Generating Embeddings¶
Pinecone hosts embedding models so you can generate vectors without managing your own
embedding infrastructure. Call pc.inference.embed and pass your text inputs directly.
Basic usage¶
from pinecone import Pinecone
pc = Pinecone(api_key="your-api-key")
result = pc.inference.embed(
model="multilingual-e5-large",
inputs=["The quick brown fox", "A second piece of text"],
parameters={"input_type": "passage"},
)
for embedding in result:
print(embedding.values[:5]) # first five values
The parameters dict is model-specific. Common keys:
input_type—"query"for search queries,"passage"for documents being indexed.truncate—"END"(default) or"NONE"to raise an error on overlong input.
Discover supported parameters for any model:
info = pc.inference.model.get("multilingual-e5-large")
print(info.supported_parameters)
Response: EmbeddingsList¶
embed returns an EmbeddingsList containing:
.data— list ofDenseEmbeddingorSparseEmbeddingobjects (one per input)..model— model name used..usage.total_tokens— token count consumed.
Iterate to access individual embeddings:
for emb in result:
print(emb.values) # DenseEmbedding: list of floats
For sparse embeddings (e.g. pinecone-sparse-english-v0), access sparse_indices
and sparse_values instead:
result = pc.inference.embed(
model="pinecone-sparse-english-v0",
inputs=["machine learning frameworks"],
)
sparse = result.data[0]
print(sparse.sparse_indices)
print(sparse.sparse_values)
Some models return hybrid (dense + sparse) embeddings as two separate items per input.
Using the EmbedModel enum¶
Use the EmbedModel enum for tab-completion and typo
safety:
from pinecone import Pinecone
from pinecone.client.inference import Inference
pc = Pinecone(api_key="your-api-key")
result = pc.inference.embed(
model=Inference.EmbedModel.Multilingual_E5_Large,
inputs=["search query"],
parameters={"input_type": "query"},
)
Batch size¶
Send multiple inputs in a single call to amortize network overhead.
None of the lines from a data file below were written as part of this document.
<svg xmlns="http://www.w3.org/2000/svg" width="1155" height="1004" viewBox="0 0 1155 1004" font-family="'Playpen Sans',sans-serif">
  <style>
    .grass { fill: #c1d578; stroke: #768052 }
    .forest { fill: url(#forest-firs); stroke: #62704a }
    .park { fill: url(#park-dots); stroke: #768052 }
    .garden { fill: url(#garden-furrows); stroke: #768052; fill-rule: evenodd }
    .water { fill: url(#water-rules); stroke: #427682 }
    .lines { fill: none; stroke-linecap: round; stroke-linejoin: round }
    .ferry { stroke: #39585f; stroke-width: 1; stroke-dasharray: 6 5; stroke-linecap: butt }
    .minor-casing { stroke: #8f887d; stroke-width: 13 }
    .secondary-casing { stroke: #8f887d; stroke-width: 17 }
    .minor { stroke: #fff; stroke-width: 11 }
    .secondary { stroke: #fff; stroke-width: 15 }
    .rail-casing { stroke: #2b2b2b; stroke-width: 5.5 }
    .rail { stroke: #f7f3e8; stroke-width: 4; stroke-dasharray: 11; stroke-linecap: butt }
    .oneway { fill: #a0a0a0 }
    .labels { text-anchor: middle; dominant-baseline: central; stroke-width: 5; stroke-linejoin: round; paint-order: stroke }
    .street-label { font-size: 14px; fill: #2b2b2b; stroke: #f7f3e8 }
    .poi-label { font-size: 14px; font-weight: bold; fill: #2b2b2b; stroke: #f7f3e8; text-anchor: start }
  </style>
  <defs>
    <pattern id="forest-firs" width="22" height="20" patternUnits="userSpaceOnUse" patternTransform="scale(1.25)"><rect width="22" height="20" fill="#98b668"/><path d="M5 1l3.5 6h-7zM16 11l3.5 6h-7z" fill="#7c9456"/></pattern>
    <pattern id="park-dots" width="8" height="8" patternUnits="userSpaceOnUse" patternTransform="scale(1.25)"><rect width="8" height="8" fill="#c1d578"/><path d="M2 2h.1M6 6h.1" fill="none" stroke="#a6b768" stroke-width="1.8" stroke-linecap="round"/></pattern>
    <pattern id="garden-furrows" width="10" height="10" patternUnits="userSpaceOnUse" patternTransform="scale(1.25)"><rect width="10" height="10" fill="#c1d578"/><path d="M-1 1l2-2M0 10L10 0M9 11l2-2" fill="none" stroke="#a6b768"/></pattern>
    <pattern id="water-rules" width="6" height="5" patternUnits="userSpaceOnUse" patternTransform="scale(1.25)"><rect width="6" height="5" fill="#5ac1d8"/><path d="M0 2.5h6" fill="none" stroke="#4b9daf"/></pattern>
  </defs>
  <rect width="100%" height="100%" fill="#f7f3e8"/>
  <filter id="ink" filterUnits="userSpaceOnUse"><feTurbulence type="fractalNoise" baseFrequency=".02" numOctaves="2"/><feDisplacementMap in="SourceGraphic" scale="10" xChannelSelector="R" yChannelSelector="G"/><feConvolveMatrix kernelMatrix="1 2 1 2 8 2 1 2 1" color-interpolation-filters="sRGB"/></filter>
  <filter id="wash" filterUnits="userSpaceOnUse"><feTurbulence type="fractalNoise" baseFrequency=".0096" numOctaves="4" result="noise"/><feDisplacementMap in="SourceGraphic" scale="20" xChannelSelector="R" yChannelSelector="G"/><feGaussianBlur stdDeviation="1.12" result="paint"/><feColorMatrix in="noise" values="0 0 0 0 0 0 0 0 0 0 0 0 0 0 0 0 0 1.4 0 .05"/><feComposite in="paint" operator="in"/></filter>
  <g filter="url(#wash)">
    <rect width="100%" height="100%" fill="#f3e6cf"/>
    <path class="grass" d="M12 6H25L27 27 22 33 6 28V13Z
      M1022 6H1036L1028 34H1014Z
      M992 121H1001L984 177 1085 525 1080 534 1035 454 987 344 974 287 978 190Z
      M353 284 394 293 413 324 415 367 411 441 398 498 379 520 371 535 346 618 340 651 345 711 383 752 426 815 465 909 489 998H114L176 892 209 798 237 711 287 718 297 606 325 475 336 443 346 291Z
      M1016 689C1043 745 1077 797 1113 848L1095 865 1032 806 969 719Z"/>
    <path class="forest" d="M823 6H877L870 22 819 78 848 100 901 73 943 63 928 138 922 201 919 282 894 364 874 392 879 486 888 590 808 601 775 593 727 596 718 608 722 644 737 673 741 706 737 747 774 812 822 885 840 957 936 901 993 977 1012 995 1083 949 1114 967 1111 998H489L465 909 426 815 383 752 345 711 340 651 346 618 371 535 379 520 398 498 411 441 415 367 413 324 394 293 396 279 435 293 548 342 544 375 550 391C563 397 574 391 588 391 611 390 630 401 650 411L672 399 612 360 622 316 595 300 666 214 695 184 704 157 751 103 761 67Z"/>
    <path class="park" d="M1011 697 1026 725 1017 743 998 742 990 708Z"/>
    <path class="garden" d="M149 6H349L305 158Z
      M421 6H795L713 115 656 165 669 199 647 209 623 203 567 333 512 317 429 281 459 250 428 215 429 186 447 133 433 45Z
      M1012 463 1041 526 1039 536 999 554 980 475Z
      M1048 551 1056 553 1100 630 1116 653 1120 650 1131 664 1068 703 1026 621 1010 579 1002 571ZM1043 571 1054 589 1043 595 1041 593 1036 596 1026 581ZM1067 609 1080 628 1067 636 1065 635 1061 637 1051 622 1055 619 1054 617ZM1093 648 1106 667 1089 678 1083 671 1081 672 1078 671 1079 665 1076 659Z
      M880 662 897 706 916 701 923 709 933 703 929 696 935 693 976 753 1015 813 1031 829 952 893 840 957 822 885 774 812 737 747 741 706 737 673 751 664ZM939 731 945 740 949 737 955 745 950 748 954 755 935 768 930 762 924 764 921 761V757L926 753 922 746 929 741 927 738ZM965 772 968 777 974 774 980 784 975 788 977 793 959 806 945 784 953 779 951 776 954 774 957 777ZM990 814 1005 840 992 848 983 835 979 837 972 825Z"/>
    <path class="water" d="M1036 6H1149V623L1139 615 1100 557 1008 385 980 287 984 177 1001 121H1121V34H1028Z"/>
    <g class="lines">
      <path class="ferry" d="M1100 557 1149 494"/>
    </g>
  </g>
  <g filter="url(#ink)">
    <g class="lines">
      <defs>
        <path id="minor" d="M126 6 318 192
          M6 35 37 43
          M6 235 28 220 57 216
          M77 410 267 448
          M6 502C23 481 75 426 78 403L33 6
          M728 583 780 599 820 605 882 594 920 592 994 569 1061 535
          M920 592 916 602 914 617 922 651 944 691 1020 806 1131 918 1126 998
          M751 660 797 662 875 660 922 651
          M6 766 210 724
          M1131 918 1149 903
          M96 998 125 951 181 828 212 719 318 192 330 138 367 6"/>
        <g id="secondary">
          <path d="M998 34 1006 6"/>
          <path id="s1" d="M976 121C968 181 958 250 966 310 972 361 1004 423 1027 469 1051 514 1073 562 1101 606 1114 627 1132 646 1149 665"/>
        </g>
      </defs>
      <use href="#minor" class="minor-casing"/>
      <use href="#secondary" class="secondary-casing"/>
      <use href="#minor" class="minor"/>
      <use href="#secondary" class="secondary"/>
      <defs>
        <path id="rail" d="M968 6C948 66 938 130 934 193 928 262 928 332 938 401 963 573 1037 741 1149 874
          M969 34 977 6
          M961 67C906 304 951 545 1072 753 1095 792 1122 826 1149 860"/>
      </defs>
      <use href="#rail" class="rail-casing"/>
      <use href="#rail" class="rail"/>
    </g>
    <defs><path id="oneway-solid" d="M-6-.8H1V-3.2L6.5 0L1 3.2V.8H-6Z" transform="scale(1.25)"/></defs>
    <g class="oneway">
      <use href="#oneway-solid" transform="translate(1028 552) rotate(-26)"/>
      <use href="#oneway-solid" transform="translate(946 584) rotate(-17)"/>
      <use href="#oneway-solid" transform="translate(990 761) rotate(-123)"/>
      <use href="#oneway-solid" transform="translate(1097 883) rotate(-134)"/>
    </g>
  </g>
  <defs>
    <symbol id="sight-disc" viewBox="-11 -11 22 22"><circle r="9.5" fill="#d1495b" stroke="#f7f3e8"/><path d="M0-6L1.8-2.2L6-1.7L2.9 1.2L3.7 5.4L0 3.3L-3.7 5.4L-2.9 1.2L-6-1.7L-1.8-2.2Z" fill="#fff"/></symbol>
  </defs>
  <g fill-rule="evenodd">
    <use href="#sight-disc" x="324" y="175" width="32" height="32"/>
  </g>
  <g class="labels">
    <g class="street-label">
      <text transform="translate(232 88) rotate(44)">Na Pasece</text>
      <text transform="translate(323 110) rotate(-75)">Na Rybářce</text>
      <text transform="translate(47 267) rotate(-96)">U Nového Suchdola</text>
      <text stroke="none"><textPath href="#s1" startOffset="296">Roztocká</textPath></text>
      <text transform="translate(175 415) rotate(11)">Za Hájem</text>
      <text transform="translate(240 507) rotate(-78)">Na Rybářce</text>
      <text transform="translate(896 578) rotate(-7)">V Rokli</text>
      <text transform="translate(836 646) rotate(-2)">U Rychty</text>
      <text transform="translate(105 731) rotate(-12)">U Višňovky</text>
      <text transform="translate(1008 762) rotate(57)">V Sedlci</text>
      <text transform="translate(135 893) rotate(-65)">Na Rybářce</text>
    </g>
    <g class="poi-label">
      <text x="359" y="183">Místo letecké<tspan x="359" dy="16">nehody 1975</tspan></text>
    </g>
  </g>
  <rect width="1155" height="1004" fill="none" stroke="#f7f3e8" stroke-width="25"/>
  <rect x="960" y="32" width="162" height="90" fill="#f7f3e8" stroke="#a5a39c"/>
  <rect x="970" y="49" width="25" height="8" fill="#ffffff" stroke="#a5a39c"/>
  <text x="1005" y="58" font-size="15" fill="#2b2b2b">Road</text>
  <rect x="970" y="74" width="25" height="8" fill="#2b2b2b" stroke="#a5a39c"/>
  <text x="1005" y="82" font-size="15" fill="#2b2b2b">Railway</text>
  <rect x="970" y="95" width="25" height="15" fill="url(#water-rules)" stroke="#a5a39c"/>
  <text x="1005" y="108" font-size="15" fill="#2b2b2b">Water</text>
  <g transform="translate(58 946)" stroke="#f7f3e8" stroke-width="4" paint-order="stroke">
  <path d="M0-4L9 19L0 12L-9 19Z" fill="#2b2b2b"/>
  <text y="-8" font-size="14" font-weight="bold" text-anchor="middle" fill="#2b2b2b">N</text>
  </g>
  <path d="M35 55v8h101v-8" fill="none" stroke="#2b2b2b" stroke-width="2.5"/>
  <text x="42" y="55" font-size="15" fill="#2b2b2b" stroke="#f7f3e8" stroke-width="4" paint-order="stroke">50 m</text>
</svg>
The API enforces a per-call token limit; for large batches, split inputs into chunks and iterate:
texts = [...] # potentially hundreds of documents
batch_size = 96
all_embeddings = []
for i in range(0, len(texts), batch_size):
batch = texts[i : i + batch_size]
result = pc.inference.embed(model="multilingual-e5-large", inputs=batch)
all_embeddings.extend(result.data)
Storing embeddings in an index¶
Extract raw values and upsert into a standard (non-integrated) index:
index = pc.index("product-search")
vectors = [
(f"doc-{i}", emb.values)
for i, emb in enumerate(result.data)
]
index.upsert(vectors=vectors)
For server-side embedding (no manual embed step), use an integrated index and
upsert_records() instead — see
Integrated Records (Server-Side Embedding).
List available models¶
models = pc.inference.model.list(type="embed")
print(models.names())